El cuaderno es no solo un soporte para la escritura o para el dibujo, sino un objeto estético en sí mismo, con una belleza de utilidad práctica y de forma simbólica. Los diarios están llenos de ventanas, visuales o verbales. Una ventaja del diario es su misma limitación. Al reducirse el campo se multiplica la potencia de la lente. Lo irreductible de cada perspectiva resalta la singularidad de cada experiencia humana. Confinado en su apartamento de Nueva York, después de una vida de fotógrafo errante, el anciano André Kertész tomaba fotos del espacio nada memorable ni amplio que veía desde la ventana de su apartamento.

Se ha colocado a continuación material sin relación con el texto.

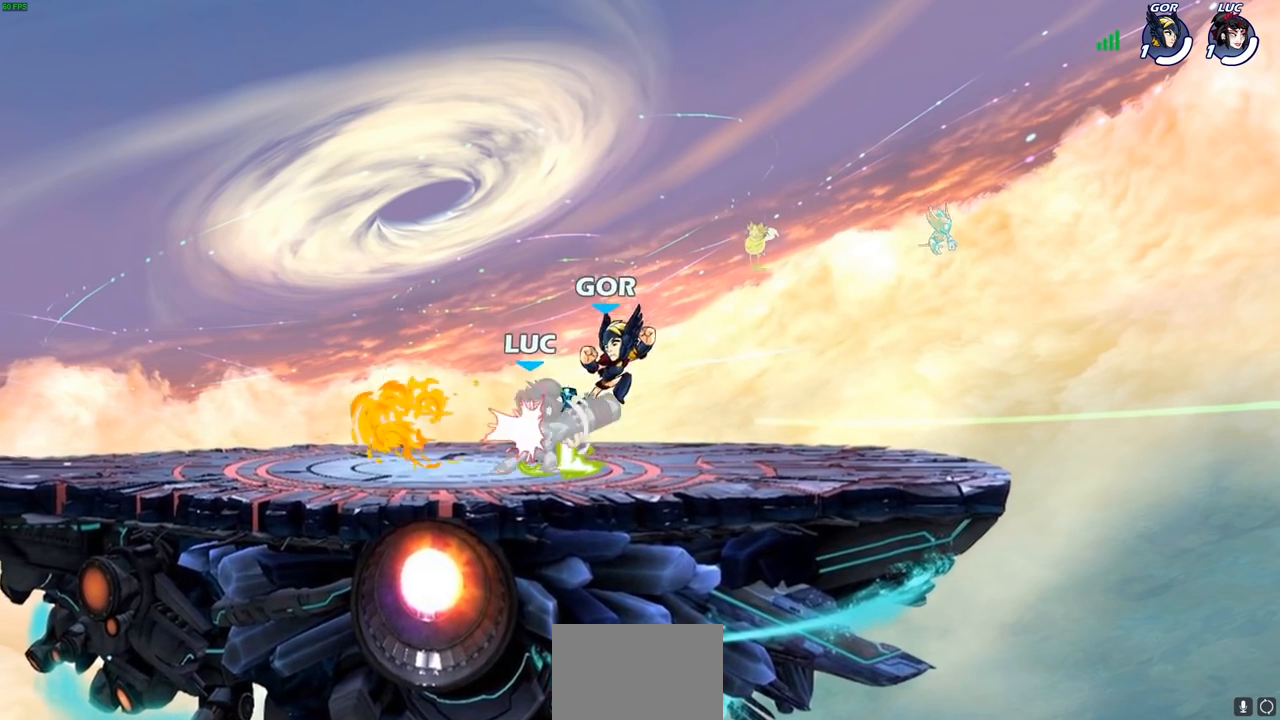
{"buttons": ["CROSS", "R2"], "left_stick": "up-right", "right_stick": "center", "events": [[100, "left_stick", "left"], [183, "left_stick", "up-right"], [383, "CROSS", "down"], [450, "R2", "down"]]}
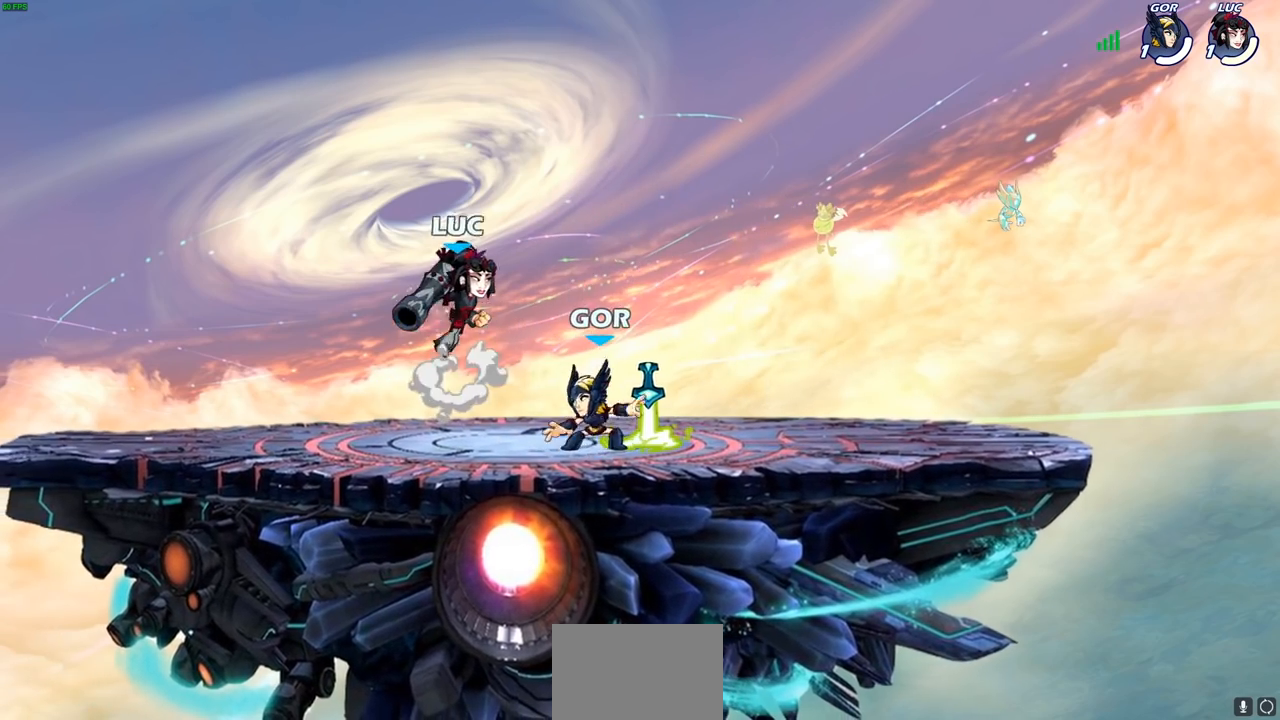
{"buttons": [], "left_stick": "down-right", "right_stick": "center", "events": [[50, "CROSS", "up"], [83, "R2", "up"], [250, "left_stick", "up-left"], [367, "left_stick", "down-right"]]}
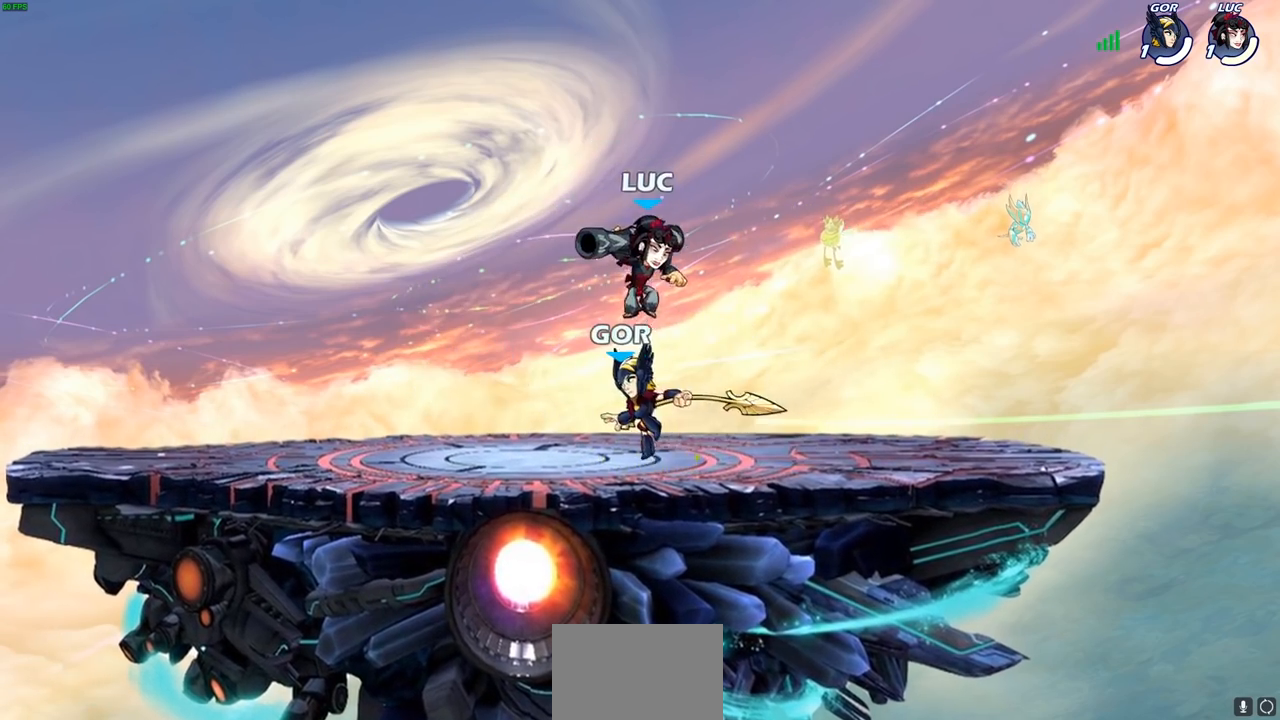
{"buttons": [], "left_stick": "center", "right_stick": "center", "events": [[50, "left_stick", "down-left"], [183, "SQUARE", "down"], [283, "SQUARE", "up"], [433, "left_stick", "center"]]}
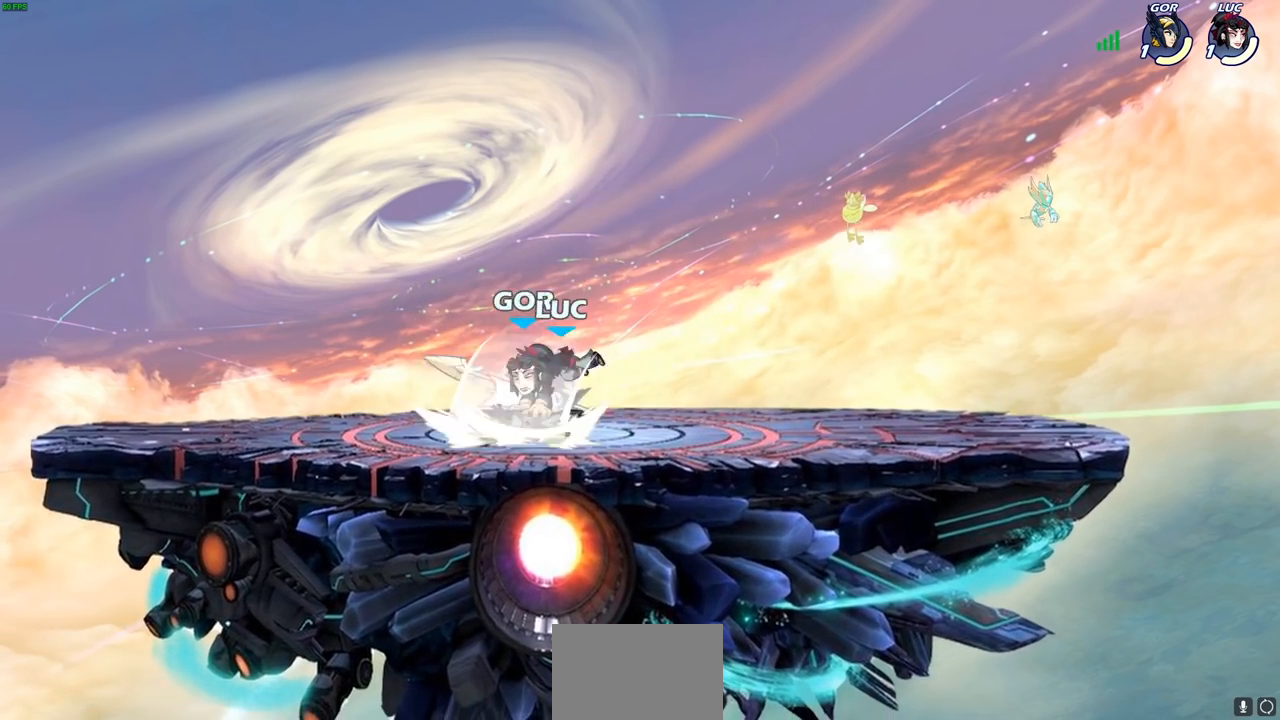
{"buttons": [], "left_stick": "center", "right_stick": "center", "events": [[117, "left_stick", "down"], [150, "CROSS", "down"], [217, "SQUARE", "down"], [283, "CROSS", "up"], [300, "SQUARE", "up"], [300, "left_stick", "center"]]}
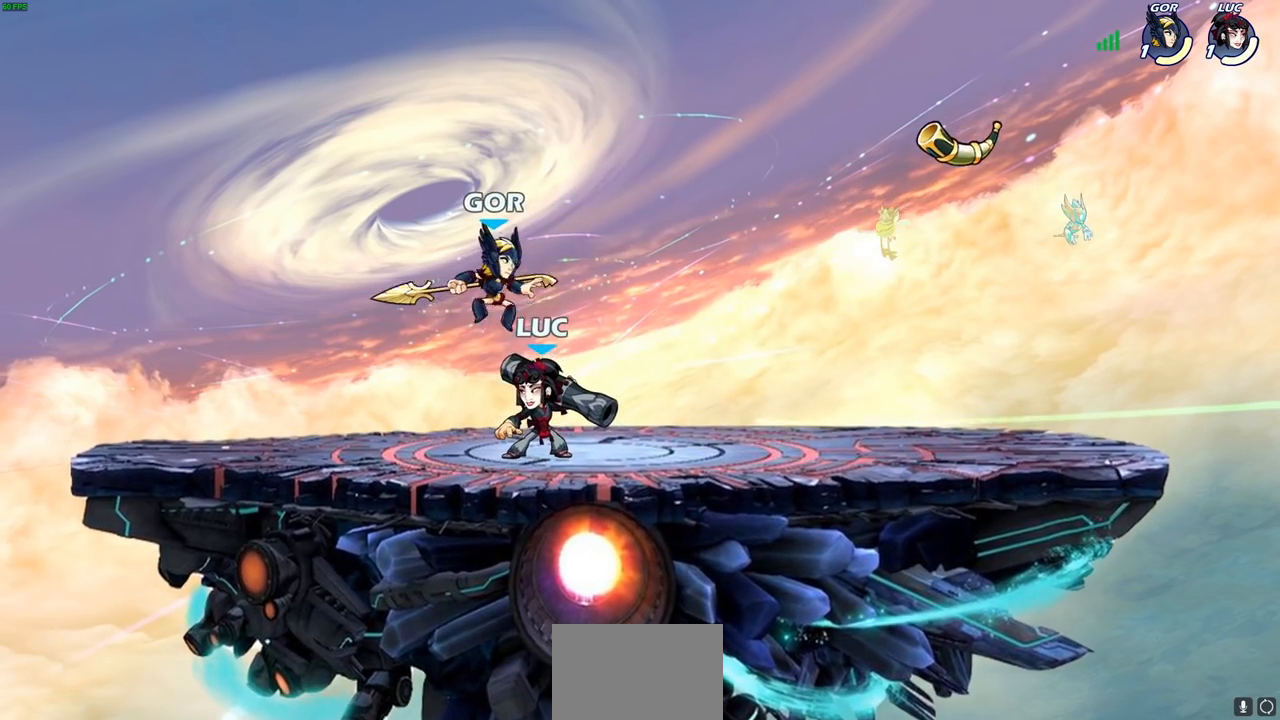
{"buttons": [], "left_stick": "center", "right_stick": "center", "events": [[200, "left_stick", "right"], [300, "left_stick", "center"]]}
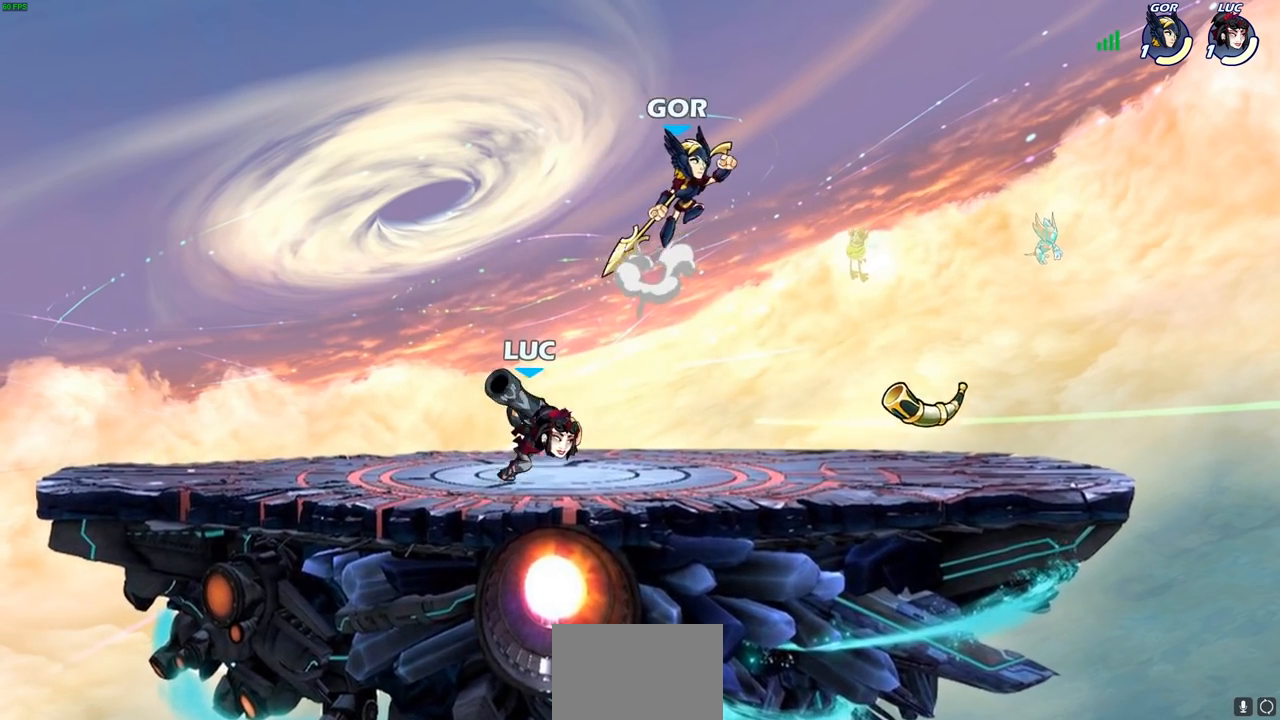
{"buttons": [], "left_stick": "right", "right_stick": "center", "events": [[267, "left_stick", "right"], [350, "R2", "down"], [483, "R2", "up"]]}
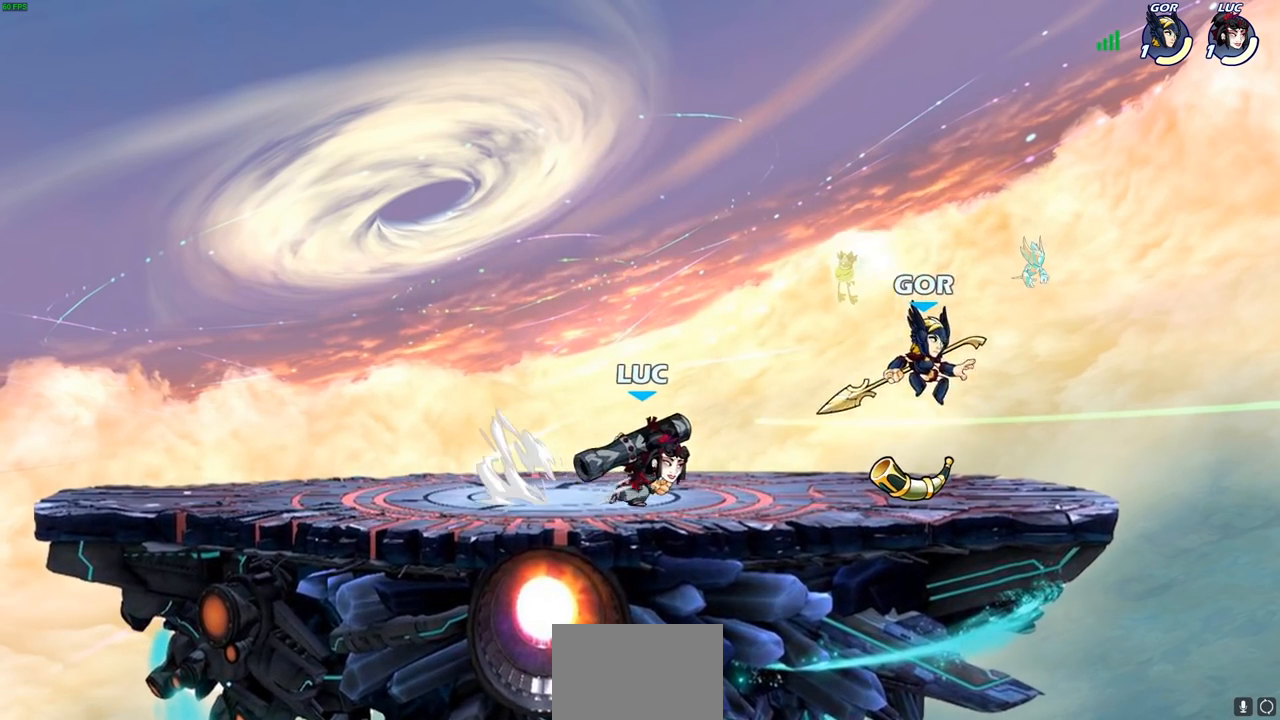
{"buttons": [], "left_stick": "center", "right_stick": "center", "events": [[17, "left_stick", "center"], [67, "SQUARE", "down"], [233, "SQUARE", "up"]]}
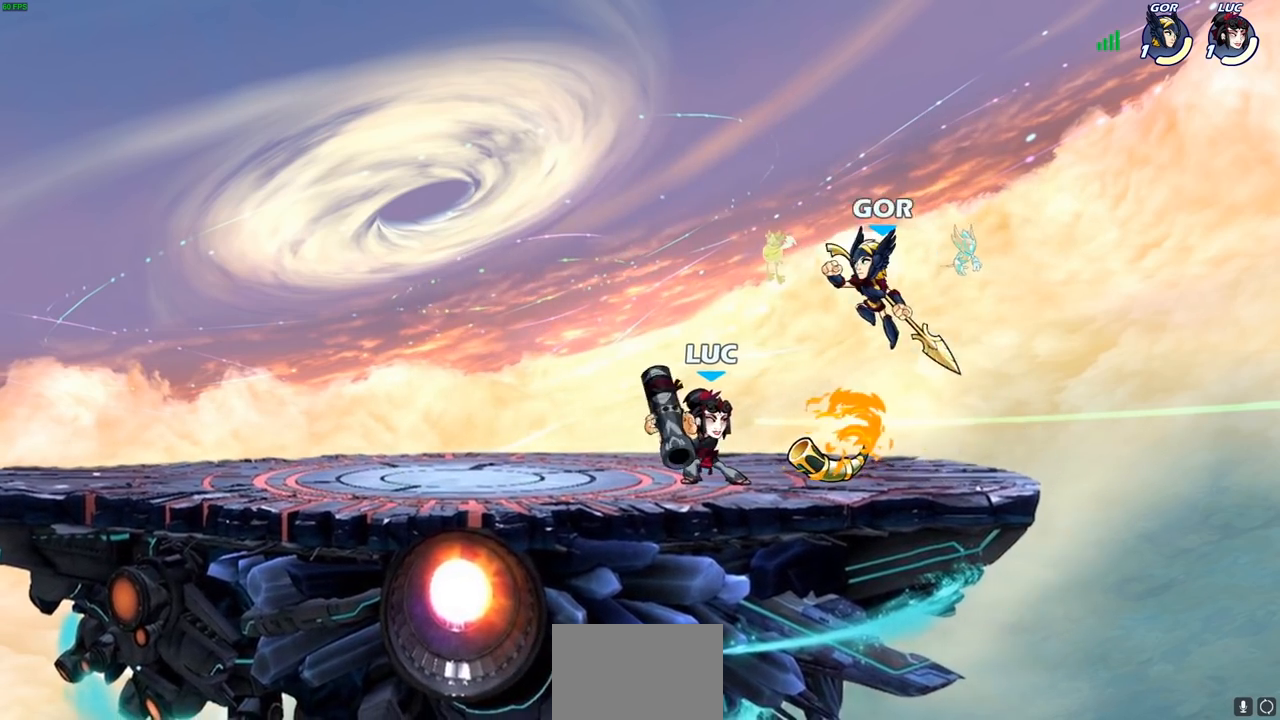
{"buttons": ["R2"], "left_stick": "left", "right_stick": "center", "events": [[183, "CROSS", "down"], [183, "left_stick", "up"], [267, "R2", "down"], [317, "CROSS", "up"], [350, "left_stick", "up-left"], [483, "left_stick", "left"]]}
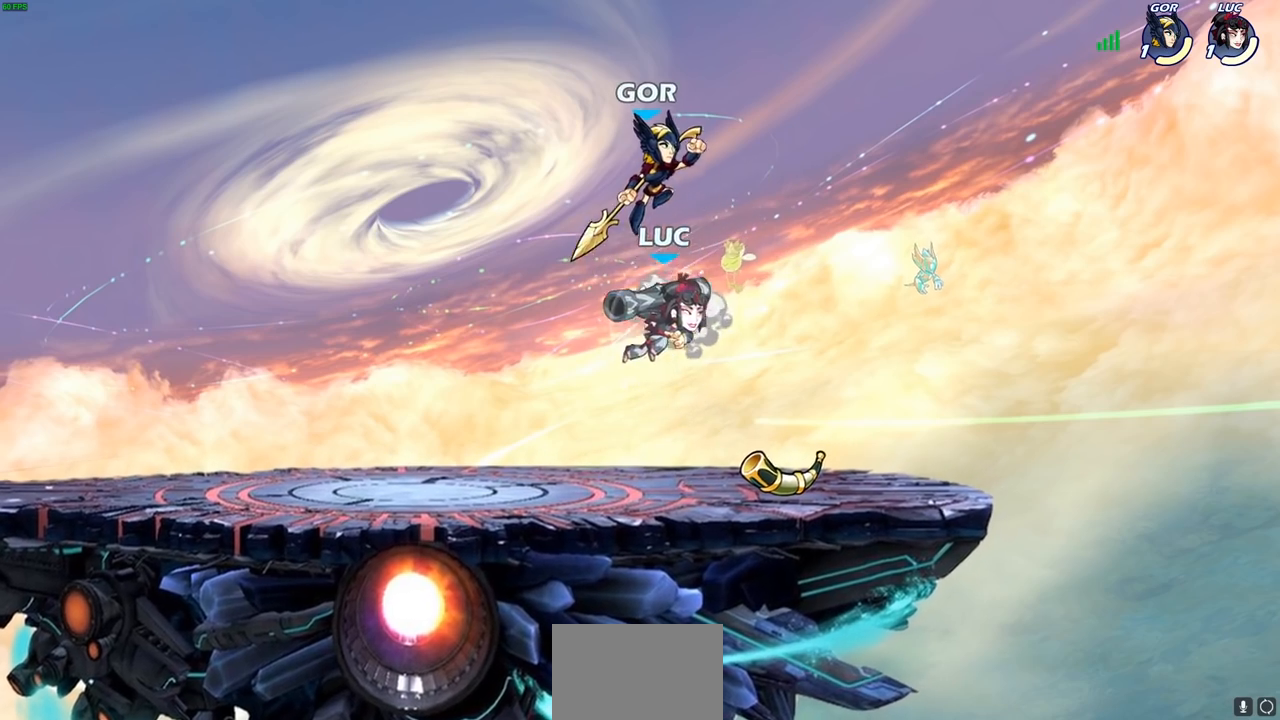
{"buttons": [], "left_stick": "right", "right_stick": "center", "events": [[117, "R2", "up"], [200, "SQUARE", "down"], [200, "left_stick", "up-right"], [250, "SQUARE", "up"], [333, "left_stick", "right"]]}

El memorialista cuenta desde el porvenir. El historiador, desde fuera y desde muy lejos. Los dos saben lo que ocurrió después, y ese conocimiento, aunque ellos no lo quieran ni lo sepan, determina su mirada. La historia cuenta cómo sucedieron las cosas. El diario atestigua que las cosas no suceden nunca en abstracto: lo que pasó le pasó a alguien. Y como quien escribe no sabe lo que pasará mañana, ni dentro de tan solo unas horas, cuenta lo que ve o lo que ha oído o lo que se le pasa por la cabeza sin distinguir lo que parecerá valioso con los años o lo que será descartado como irrelevante. Decía Ian McEwan que los personajes de las fotografías antiguas nos conmueven porque, a diferencia de nosotros, son inocentes acerca de su porvenir. Porque no sabemos lo que vendrá mañana, anotamos o dibujamos el momento presente con una inocencia en la que puede haber distracción, ignorancia, ceguera, pero también, a veces, una lucidez involuntaria, una capacidad de advertir esa especie de polvo tenue de lo fugitivo y lo trivial en la que queda atrapado el color preciso del tiempo, lo que después no deja huella, como no la dejan las formas vivas que no quedaron impresas como fósiles en el registro geológico.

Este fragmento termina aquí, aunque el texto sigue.